**What is needed**
In the data that follows, find the line with "Councillor Tony Millard, Vice"; transcribe it, every later line up to the one with "World Heritage Site.", and that line as well, exactly and with no others.

**Records shown**
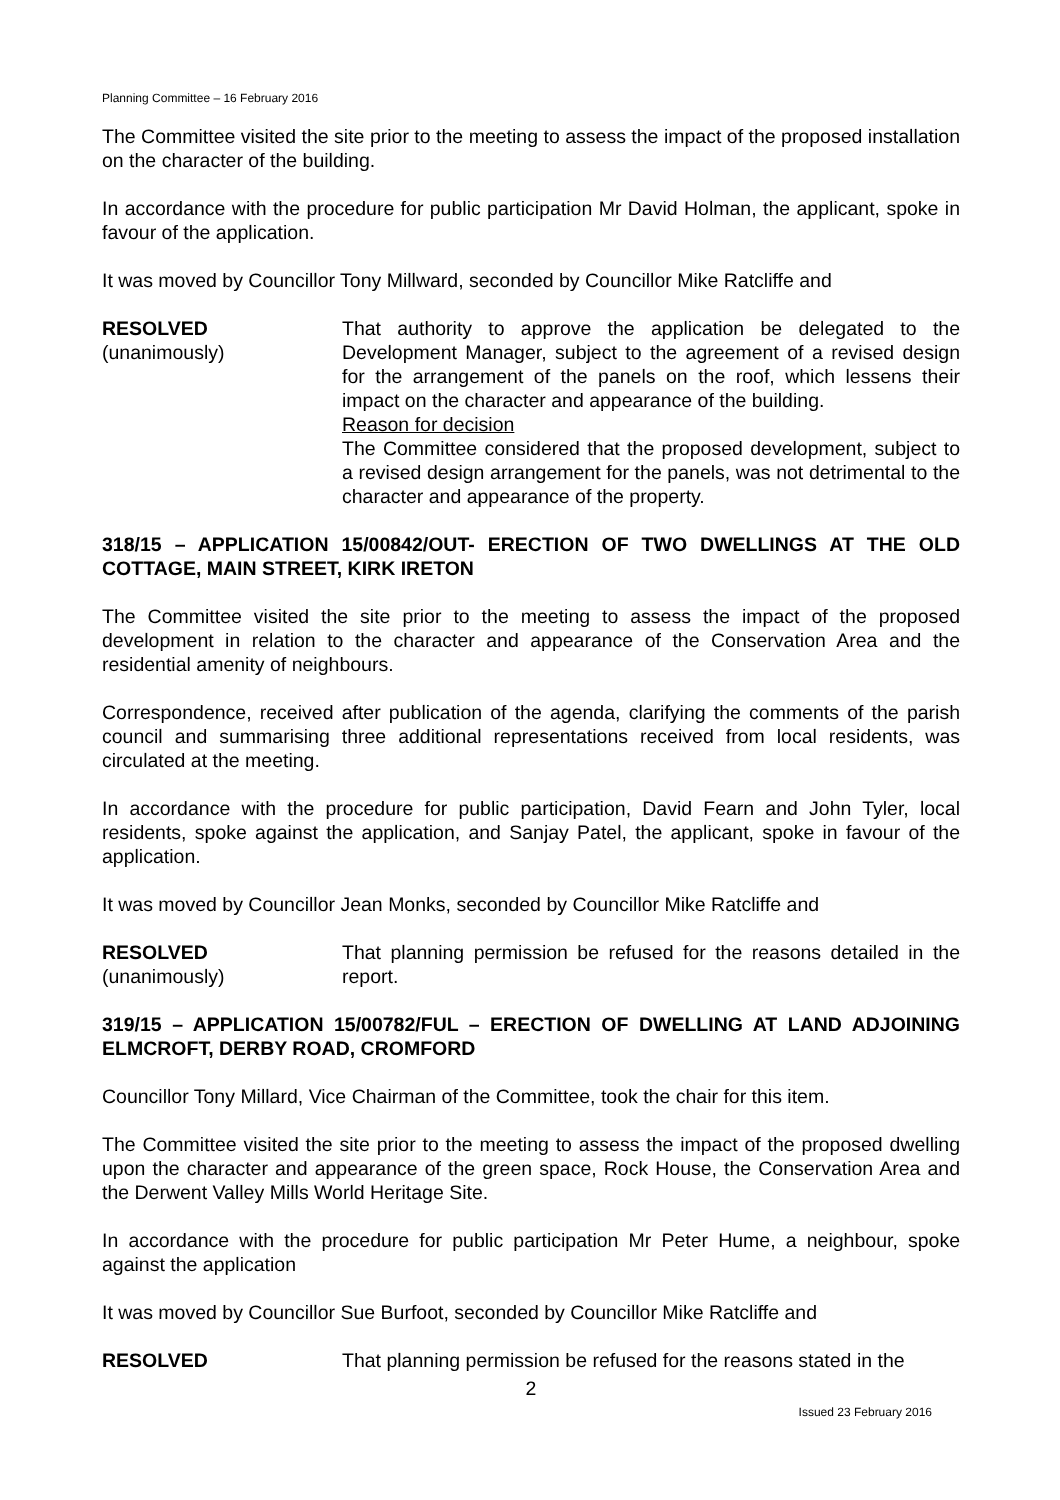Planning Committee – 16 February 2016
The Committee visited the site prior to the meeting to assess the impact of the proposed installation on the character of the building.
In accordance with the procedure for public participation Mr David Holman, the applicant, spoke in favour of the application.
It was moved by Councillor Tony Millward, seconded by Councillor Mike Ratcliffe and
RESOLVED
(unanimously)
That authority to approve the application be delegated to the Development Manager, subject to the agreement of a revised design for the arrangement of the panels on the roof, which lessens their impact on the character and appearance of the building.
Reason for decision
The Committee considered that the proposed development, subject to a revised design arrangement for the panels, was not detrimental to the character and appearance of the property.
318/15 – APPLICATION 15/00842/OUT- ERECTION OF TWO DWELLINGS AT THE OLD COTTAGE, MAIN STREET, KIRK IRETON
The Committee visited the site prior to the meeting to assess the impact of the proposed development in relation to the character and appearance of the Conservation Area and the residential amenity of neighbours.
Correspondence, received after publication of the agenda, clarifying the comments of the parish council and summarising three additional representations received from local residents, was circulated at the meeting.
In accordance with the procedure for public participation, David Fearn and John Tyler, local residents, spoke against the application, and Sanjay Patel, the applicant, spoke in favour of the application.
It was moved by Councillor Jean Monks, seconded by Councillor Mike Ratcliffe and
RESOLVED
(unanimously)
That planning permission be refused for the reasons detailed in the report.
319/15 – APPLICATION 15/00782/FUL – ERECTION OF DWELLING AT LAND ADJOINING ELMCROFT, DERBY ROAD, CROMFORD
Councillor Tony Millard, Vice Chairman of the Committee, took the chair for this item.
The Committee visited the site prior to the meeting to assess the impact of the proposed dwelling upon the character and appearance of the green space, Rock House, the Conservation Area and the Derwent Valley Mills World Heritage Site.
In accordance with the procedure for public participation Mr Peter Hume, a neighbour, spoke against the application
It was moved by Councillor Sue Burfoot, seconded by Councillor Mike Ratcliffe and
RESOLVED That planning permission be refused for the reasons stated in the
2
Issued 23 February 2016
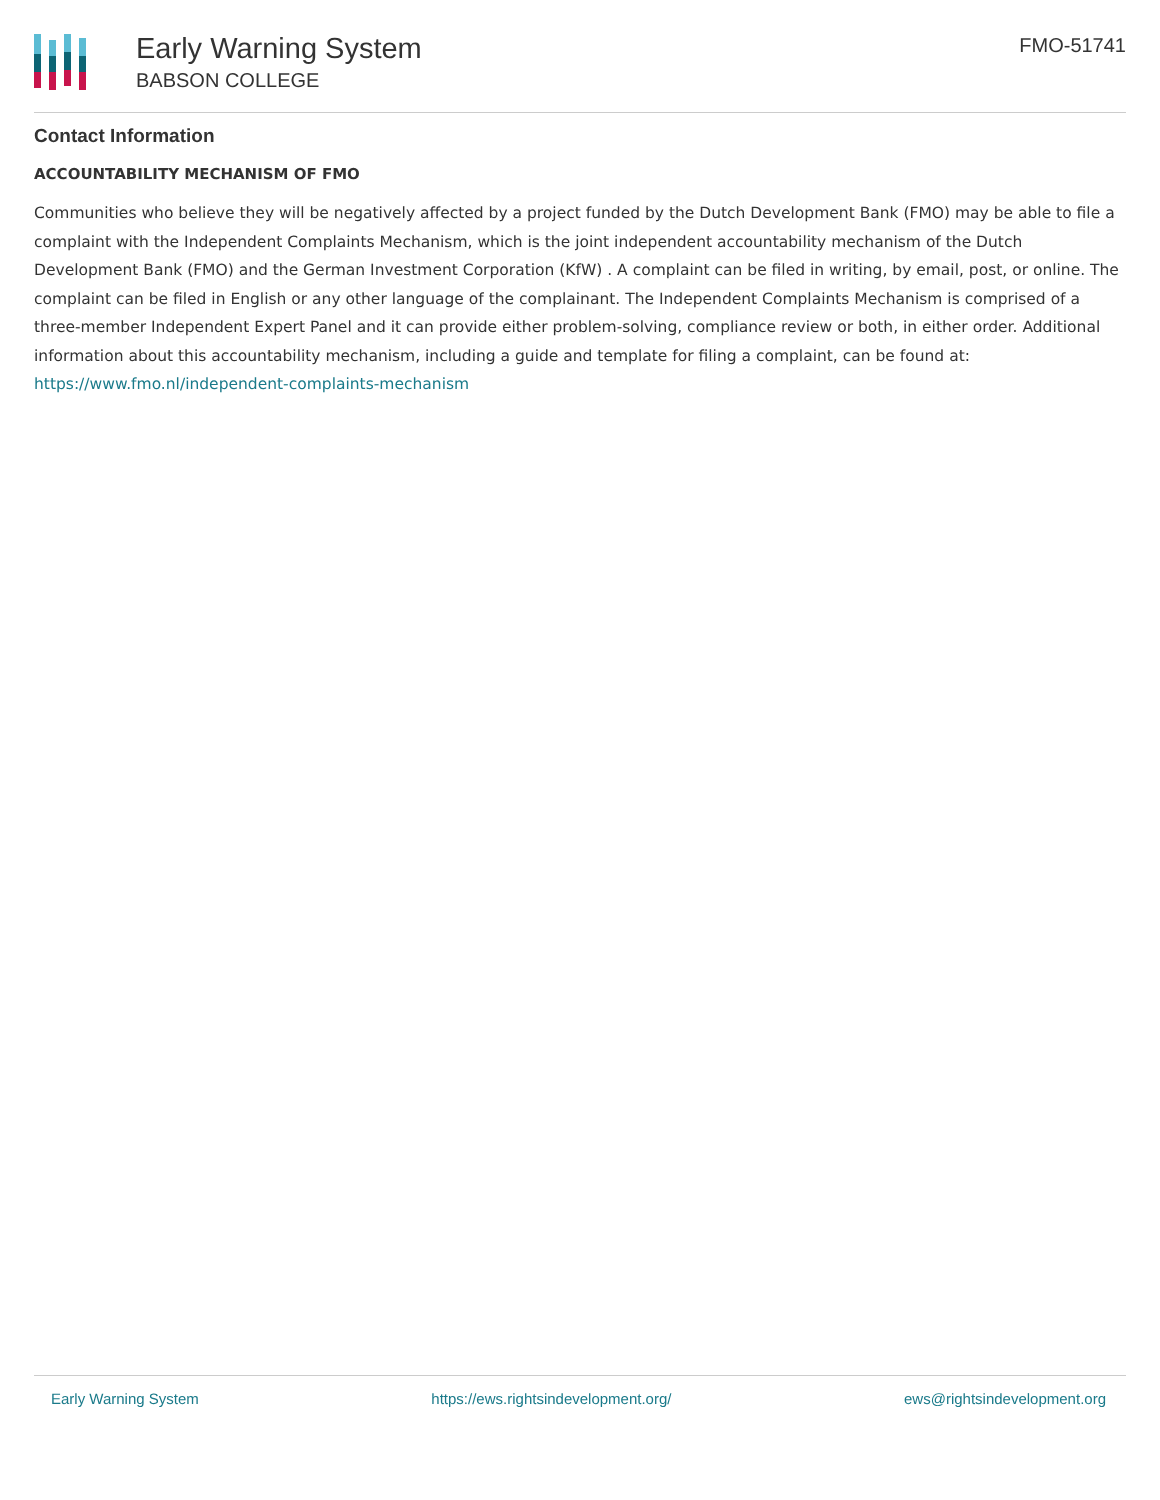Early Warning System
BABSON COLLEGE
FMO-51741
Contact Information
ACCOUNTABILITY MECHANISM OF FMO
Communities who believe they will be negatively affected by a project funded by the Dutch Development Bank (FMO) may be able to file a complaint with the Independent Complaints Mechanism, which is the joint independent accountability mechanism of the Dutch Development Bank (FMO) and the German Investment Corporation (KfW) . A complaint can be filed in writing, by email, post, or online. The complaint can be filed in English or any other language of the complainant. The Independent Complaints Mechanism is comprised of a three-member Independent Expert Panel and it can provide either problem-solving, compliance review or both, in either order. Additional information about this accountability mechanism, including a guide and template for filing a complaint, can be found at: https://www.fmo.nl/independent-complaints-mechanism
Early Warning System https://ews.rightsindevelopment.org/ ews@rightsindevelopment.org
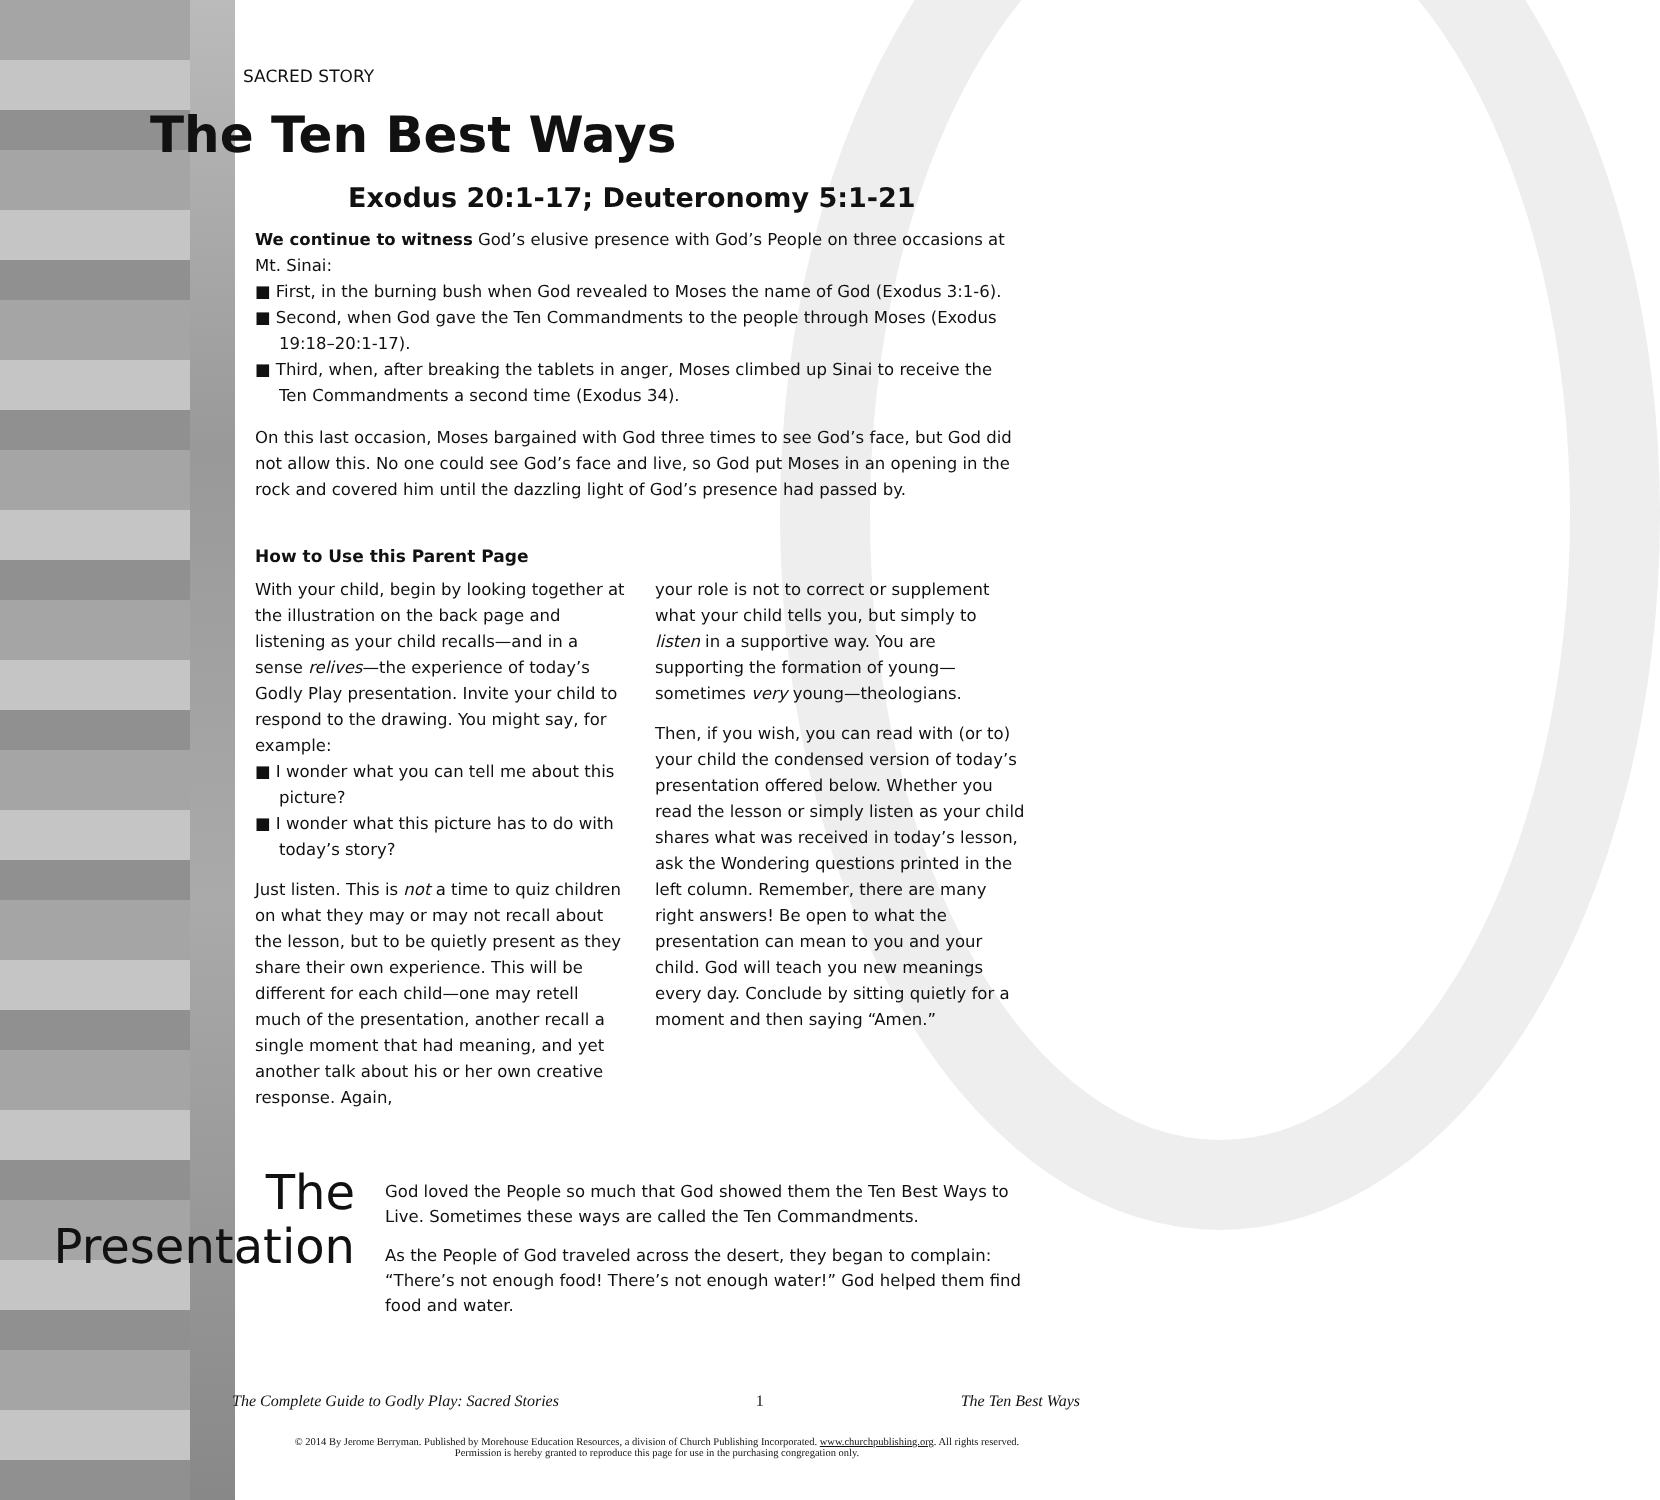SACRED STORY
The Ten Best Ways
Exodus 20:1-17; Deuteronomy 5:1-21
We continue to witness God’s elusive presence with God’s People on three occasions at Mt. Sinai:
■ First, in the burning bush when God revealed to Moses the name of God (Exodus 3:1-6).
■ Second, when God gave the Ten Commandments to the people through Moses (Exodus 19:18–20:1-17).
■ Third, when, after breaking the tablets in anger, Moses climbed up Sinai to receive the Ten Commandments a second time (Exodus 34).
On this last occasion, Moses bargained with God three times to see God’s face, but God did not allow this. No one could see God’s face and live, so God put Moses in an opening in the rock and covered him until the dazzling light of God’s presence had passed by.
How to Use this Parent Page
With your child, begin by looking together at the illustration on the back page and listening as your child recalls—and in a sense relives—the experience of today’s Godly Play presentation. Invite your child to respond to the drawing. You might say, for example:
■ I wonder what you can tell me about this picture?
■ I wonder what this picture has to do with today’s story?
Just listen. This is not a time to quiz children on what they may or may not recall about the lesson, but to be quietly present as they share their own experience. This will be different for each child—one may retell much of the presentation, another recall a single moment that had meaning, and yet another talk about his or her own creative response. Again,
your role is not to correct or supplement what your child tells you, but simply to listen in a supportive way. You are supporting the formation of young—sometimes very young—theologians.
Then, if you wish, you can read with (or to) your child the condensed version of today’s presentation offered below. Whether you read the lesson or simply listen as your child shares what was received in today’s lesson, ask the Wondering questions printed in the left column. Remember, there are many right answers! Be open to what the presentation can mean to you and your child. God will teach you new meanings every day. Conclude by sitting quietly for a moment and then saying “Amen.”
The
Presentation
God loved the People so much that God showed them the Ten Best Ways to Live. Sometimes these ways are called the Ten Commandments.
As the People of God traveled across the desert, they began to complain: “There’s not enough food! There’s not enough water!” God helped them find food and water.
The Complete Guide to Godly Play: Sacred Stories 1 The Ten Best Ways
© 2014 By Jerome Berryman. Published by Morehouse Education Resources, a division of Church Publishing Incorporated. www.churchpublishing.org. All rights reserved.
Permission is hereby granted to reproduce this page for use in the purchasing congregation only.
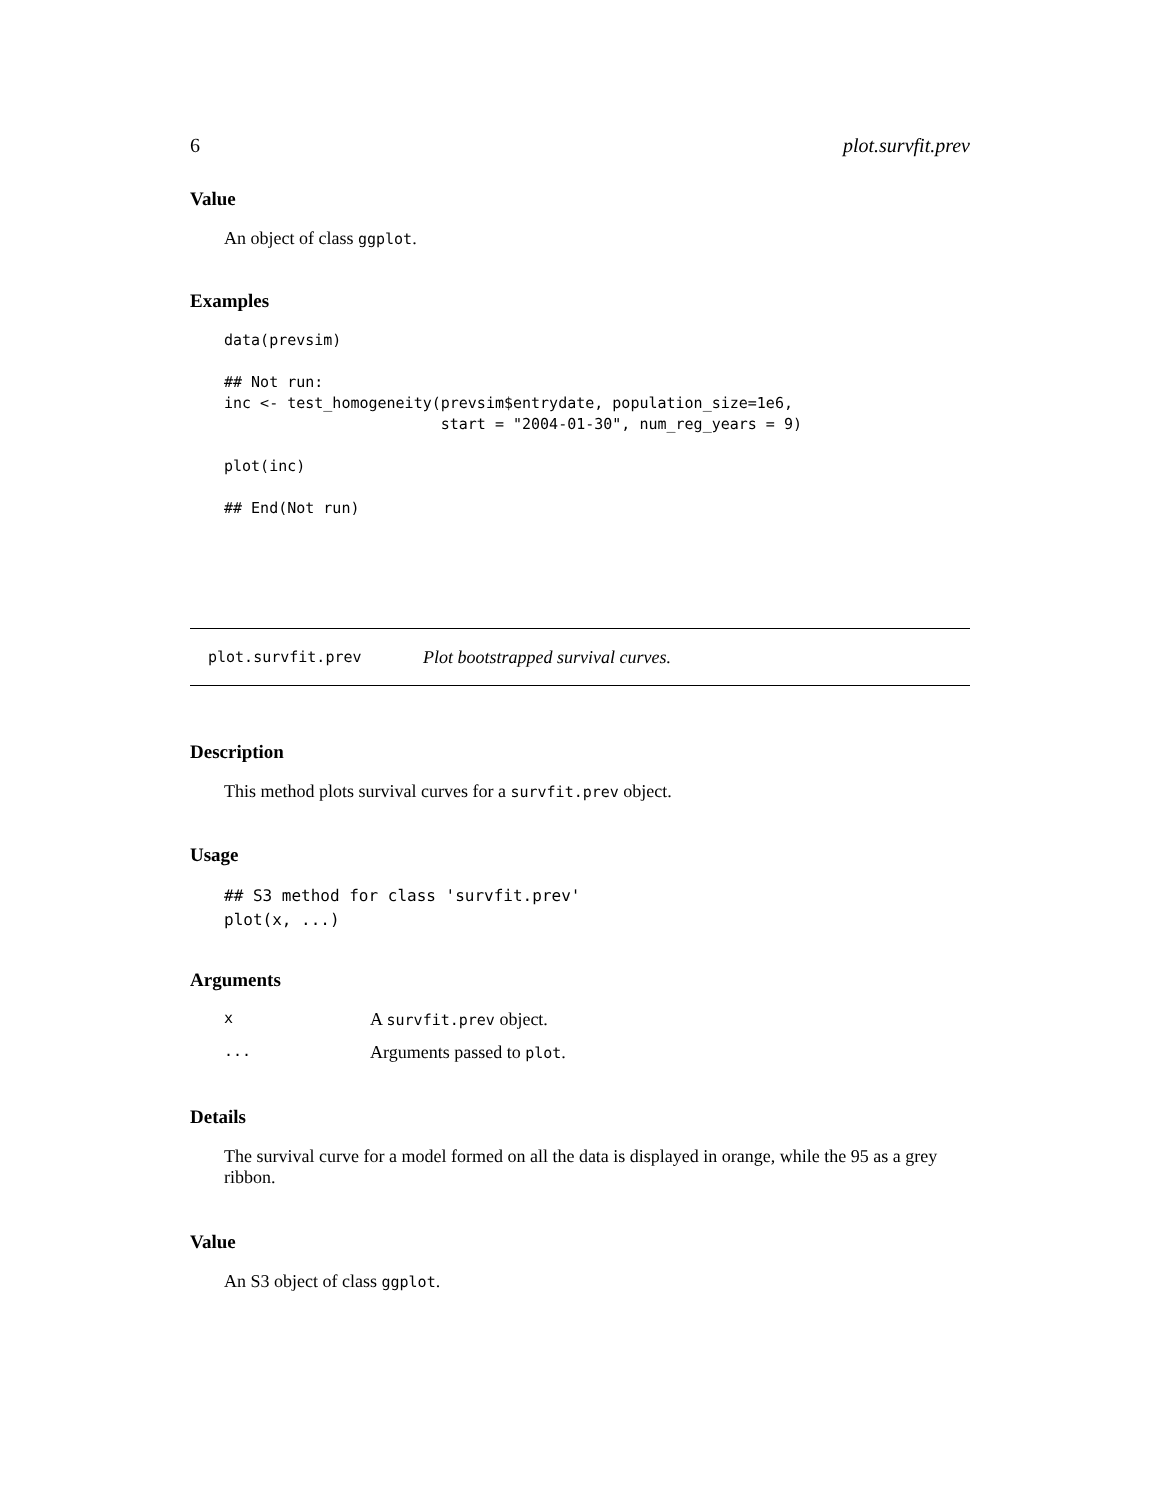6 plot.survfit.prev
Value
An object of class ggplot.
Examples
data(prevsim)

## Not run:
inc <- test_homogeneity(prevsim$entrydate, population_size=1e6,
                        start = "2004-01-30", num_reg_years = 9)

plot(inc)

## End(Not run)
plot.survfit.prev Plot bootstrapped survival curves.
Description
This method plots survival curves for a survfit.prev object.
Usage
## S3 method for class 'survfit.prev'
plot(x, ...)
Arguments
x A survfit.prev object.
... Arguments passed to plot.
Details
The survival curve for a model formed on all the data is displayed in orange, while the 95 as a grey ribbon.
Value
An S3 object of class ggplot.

**Result below**
Councillor Tony Millard, Vice Chairman of the Committee, took the chair for this item.
The Committee visited the site prior to the meeting to assess the impact of the proposed dwelling upon the character and appearance of the green space, Rock House, the Conservation Area and the Derwent Valley Mills World Heritage Site.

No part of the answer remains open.